Sokovan: Container Orchestrator for Accelerated AI/ML Workloads and Massive-scale GPU Computing
Sokovan is a Python-based container orchestrator that addresses the challenges of running resource-intensive batch workloads in a containerized environment. It offers acceleration-aware, multi-tenant, batch-oriented job scheduling and fully integrates multiple hardware acceleration technologies into various system layers. It consists of two layers of schedulers, the cluster-level scheduler which allows users to customize job placement strategies and control the density and priority of workloads and the node-level scheduler, which optimizes per-container performance by automatically detecting and mapping underlying hardware accelerators to individual containers, improving the performance of AI workloads compared to Slurm and other existing tools. Sokovan has been deployed on a large scale in various industries for a range of GPU workloads, including AI training and services. It helps container-based MLOps platforms unleash the potential of the latest hardware technologies.
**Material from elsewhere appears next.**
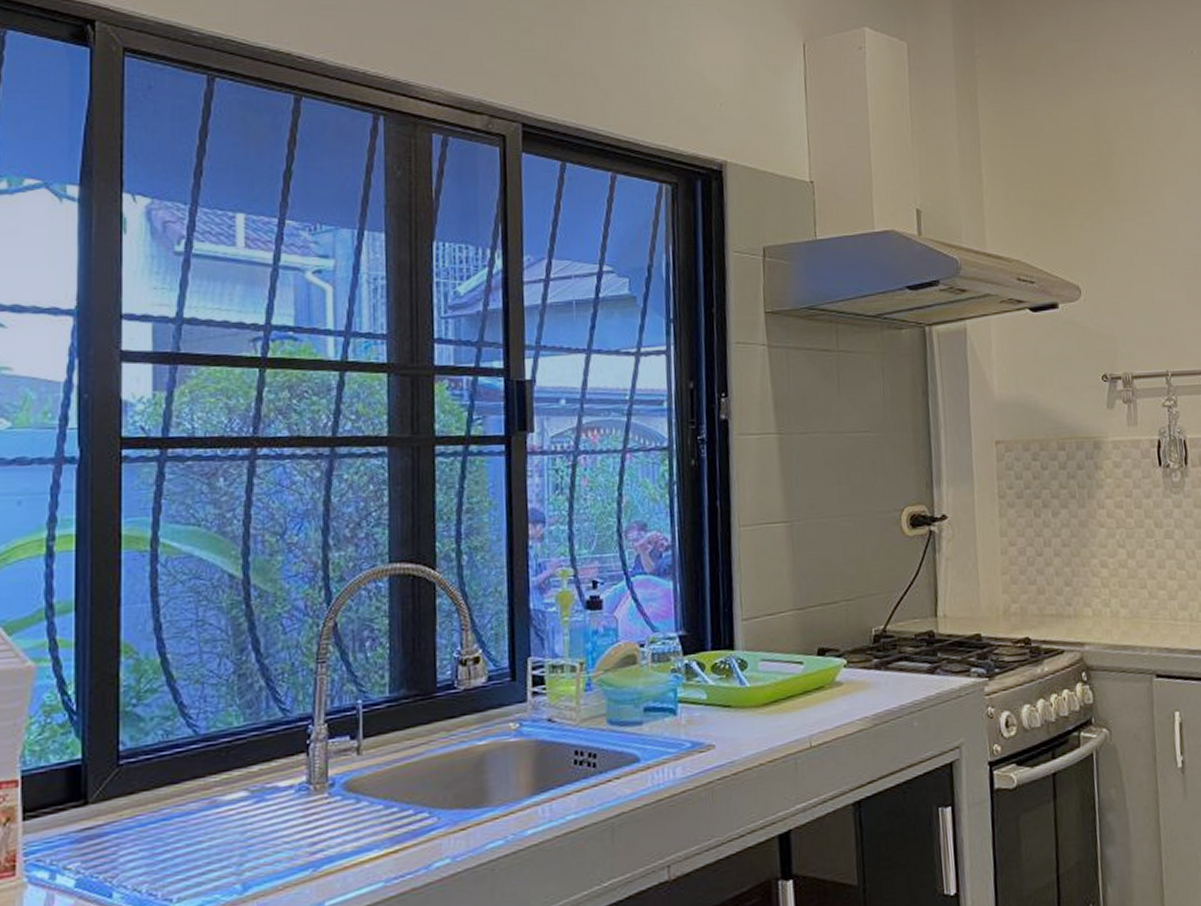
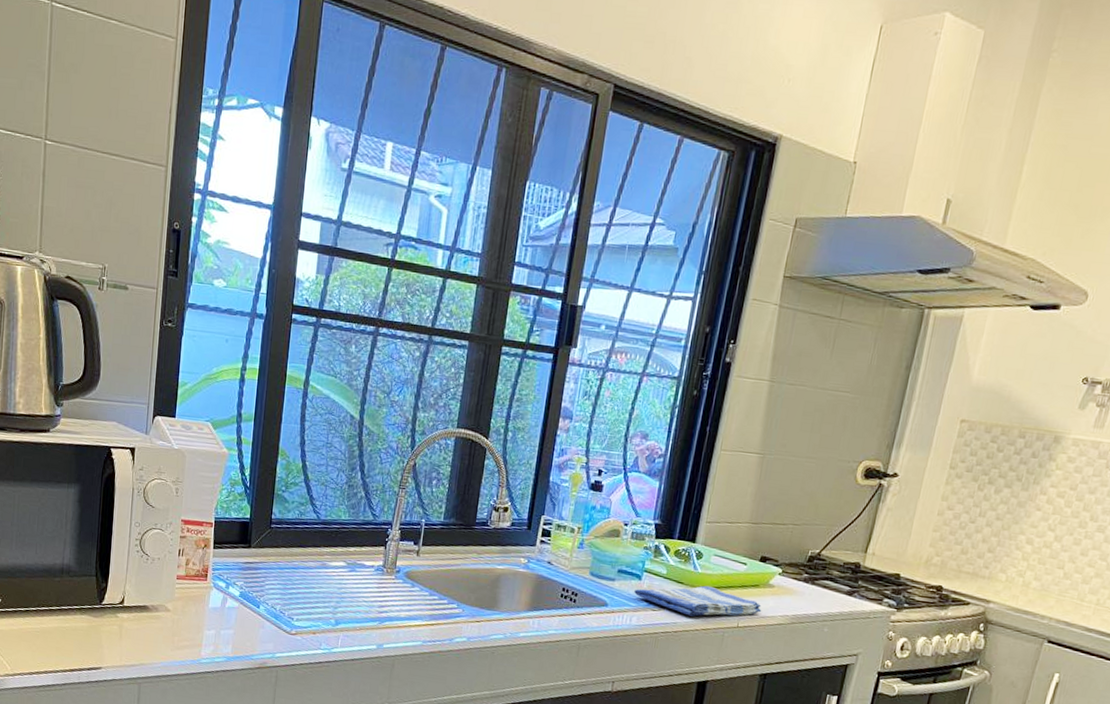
dish towel: none [671,701,835,748] -> present [634,585,762,617]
Explore the HPC Storage on Arm64
With the increasing adoption rate of the Arm64 architecture, there is an emerging trend of introducing Arm64 servers to the HPC area. HPC storage is the fundamental infrastructure of the HPC framework. The functionality, stability and performance are the three emphases for HPC users to choose their HPC infrastructure. Addressing the three areas is critical for Arm64 architecture to enter into the HPC world.
In this presentation, Kevin Zhao and Xinliang Liu share their works for HPC storage Lustre, DAOS, Ceph and BeeGFS on Arm64. It includes the enablement, stability and performance optimization for the HPC storage framework. The details for setting up and maintaining Arm64 CI and producing the Arm64 release of different operating systems for Lustre and DAOS will also be shared. They also cover the IO500 performance optimization method for the HPC storage and some user scenarios will also be covered.